#### [PROBLEM DETAILS]
Going through the entries below, copy out each line that contains "library".

(Records contained in a dataset)
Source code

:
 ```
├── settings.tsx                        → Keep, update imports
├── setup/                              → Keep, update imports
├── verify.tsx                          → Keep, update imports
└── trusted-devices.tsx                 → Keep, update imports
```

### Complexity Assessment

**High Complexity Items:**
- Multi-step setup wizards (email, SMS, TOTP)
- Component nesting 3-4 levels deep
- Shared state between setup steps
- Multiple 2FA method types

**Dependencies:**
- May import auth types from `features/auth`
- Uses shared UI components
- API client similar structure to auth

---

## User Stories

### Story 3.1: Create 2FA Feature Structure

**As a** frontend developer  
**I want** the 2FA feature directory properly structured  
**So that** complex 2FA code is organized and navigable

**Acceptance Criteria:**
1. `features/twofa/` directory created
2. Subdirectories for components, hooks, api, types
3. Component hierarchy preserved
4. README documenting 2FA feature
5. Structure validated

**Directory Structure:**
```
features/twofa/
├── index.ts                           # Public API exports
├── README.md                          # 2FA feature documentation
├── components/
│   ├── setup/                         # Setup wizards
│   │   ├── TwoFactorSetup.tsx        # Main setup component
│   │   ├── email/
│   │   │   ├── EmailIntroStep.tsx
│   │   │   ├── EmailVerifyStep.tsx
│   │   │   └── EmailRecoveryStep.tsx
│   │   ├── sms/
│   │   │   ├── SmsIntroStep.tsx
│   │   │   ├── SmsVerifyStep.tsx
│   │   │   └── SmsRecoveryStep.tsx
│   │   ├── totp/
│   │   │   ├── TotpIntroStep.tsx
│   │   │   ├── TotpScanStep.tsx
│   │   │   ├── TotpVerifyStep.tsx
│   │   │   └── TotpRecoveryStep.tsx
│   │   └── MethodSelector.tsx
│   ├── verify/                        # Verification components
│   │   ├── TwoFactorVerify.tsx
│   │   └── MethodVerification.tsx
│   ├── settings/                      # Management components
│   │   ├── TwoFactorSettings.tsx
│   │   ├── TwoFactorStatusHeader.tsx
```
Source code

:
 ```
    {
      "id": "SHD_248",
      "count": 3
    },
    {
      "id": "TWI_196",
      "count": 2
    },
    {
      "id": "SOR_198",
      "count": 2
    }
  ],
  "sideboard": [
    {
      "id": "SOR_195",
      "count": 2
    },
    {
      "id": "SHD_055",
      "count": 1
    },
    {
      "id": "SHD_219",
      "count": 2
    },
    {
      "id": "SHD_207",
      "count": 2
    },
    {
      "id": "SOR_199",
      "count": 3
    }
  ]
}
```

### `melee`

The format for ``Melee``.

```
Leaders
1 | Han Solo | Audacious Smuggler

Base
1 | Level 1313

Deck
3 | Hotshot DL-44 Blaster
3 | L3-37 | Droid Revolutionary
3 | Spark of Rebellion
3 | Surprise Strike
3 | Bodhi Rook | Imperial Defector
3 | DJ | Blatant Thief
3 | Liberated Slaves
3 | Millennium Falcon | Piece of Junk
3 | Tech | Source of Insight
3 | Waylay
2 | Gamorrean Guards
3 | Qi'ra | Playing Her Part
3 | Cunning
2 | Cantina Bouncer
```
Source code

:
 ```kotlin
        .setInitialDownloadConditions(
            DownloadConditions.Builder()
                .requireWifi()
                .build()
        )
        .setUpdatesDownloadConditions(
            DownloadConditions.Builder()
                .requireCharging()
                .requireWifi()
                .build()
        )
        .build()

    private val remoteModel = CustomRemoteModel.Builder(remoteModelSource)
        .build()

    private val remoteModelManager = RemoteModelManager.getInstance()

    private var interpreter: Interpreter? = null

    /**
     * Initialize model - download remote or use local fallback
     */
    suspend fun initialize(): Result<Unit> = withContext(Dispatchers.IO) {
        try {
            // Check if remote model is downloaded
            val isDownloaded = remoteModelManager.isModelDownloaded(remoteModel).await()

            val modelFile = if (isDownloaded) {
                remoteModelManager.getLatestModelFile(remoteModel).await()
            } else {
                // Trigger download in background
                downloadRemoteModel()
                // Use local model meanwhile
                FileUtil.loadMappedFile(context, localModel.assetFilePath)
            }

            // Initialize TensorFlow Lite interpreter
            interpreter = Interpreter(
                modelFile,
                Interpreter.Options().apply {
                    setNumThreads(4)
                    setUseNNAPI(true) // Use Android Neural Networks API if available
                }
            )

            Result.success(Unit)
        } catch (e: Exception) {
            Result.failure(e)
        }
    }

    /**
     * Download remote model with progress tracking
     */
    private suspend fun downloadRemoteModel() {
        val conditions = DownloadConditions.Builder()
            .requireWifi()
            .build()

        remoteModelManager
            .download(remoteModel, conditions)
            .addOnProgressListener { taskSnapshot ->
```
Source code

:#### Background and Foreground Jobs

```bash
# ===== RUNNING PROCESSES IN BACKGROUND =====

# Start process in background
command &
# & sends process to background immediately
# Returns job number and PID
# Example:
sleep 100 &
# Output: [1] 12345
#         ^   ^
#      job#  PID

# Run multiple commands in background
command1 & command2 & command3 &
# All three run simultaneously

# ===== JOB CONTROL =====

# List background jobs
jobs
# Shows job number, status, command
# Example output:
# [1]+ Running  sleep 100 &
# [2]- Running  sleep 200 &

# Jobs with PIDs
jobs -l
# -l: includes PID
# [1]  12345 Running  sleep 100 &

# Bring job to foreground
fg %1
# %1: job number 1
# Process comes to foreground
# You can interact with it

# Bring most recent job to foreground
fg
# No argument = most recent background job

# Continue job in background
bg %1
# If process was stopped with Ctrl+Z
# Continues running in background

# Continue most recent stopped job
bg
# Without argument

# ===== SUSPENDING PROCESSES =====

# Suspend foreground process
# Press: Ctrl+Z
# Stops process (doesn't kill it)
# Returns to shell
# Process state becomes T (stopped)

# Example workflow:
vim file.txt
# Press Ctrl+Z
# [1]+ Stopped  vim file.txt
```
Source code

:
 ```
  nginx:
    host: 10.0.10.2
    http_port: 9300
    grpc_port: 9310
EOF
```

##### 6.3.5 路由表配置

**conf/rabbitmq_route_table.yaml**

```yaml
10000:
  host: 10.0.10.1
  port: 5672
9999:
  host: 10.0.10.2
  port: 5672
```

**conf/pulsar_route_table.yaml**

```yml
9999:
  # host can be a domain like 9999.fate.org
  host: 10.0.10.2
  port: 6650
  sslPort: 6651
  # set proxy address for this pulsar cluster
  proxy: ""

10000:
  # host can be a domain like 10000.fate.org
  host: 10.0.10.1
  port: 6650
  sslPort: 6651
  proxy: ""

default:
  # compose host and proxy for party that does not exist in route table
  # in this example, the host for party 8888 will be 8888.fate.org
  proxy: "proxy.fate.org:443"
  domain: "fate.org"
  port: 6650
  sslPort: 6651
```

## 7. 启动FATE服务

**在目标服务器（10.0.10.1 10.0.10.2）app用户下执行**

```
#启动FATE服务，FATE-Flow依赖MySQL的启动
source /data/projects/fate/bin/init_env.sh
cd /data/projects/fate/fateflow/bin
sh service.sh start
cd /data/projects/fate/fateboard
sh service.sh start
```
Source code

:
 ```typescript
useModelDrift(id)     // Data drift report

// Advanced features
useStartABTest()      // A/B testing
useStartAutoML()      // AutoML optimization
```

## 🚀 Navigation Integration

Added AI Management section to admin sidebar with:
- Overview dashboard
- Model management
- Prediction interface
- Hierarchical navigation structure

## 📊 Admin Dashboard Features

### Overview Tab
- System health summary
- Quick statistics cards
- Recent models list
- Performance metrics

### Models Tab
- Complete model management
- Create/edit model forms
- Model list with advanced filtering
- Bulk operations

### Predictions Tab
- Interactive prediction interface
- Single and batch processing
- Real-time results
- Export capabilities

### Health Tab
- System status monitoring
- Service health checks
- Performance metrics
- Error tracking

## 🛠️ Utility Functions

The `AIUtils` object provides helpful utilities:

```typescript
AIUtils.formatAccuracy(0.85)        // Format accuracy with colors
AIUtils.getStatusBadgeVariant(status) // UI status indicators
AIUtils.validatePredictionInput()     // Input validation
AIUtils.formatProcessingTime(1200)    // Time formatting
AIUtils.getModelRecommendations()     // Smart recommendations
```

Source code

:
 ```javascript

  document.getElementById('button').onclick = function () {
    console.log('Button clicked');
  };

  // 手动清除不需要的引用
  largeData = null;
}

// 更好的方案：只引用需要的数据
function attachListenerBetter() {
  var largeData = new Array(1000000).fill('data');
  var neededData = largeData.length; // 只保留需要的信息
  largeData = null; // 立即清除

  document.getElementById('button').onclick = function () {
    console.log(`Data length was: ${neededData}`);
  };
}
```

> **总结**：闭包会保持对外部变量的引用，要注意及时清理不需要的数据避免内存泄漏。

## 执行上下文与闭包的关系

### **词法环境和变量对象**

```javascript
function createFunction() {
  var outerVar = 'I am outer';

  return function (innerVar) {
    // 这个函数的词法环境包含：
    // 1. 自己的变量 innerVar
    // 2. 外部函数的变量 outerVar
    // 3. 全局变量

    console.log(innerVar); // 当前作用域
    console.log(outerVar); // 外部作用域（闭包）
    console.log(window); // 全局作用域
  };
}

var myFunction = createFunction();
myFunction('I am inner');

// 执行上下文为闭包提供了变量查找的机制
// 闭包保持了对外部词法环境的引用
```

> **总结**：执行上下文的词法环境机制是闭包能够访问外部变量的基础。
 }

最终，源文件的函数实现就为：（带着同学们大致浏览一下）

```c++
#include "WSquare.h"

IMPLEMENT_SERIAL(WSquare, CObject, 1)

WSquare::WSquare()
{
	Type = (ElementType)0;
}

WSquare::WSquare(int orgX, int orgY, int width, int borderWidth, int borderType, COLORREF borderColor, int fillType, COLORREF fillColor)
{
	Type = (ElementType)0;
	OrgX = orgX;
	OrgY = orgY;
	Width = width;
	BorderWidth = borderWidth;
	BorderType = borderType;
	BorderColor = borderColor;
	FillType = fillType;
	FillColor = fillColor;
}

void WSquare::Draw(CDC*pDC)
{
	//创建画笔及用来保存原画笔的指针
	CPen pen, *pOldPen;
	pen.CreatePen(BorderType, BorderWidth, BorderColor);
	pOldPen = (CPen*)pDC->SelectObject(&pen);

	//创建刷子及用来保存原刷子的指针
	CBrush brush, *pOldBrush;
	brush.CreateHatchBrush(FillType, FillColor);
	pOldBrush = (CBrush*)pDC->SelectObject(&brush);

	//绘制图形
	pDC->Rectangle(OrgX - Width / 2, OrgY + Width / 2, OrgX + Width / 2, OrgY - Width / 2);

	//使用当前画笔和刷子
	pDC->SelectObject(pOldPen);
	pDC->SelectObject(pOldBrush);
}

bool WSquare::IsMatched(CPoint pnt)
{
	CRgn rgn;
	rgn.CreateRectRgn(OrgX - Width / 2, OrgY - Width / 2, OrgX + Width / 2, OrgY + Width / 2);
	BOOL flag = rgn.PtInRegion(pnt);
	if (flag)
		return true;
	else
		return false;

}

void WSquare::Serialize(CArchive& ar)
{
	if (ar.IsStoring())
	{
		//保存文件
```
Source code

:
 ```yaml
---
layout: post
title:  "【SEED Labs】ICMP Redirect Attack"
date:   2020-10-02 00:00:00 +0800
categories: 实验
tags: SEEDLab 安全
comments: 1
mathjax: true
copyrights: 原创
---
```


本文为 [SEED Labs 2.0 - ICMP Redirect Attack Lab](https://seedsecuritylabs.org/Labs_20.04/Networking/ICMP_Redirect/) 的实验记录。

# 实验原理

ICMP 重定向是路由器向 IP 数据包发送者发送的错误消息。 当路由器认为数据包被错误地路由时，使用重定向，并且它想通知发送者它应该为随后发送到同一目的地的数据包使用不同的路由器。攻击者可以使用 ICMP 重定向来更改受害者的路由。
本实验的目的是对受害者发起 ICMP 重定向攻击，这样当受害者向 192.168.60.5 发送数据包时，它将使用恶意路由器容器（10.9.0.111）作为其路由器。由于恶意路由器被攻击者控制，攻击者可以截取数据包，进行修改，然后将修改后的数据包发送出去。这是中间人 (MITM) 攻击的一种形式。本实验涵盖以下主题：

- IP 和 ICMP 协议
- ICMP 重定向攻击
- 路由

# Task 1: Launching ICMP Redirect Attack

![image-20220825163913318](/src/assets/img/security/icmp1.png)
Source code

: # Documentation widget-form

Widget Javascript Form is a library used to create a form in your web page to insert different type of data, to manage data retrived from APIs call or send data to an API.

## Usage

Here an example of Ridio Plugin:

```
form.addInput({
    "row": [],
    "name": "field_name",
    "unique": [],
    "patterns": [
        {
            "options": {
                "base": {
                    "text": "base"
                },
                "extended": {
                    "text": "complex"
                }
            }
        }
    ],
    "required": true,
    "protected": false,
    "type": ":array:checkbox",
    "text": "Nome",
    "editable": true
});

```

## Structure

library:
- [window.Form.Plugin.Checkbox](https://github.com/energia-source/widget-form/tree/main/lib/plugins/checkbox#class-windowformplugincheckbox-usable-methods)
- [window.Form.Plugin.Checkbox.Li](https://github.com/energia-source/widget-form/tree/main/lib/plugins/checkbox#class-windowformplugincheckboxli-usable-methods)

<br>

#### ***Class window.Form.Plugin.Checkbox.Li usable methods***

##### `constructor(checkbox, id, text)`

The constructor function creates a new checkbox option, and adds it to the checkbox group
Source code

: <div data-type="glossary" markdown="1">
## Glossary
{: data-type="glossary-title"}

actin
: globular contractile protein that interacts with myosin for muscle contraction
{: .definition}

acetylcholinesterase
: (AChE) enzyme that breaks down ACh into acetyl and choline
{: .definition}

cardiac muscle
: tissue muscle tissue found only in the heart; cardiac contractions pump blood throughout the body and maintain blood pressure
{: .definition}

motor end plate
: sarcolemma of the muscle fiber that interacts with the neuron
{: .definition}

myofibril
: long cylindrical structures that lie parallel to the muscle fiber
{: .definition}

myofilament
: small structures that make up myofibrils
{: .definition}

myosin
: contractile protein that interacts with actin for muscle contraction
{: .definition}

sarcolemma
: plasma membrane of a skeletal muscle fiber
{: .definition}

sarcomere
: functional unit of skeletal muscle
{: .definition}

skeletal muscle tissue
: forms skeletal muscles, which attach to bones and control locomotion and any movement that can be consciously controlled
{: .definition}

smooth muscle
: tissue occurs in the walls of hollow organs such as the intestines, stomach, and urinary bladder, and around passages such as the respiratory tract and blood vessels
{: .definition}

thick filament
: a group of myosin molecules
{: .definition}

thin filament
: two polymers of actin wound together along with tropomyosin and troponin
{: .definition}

#### [RESPONSE AREA]
Widget Javascript Form is a library used to create a form in your web page to insert different type of data, to manage data retrived from APIs call or send data to an API.
library:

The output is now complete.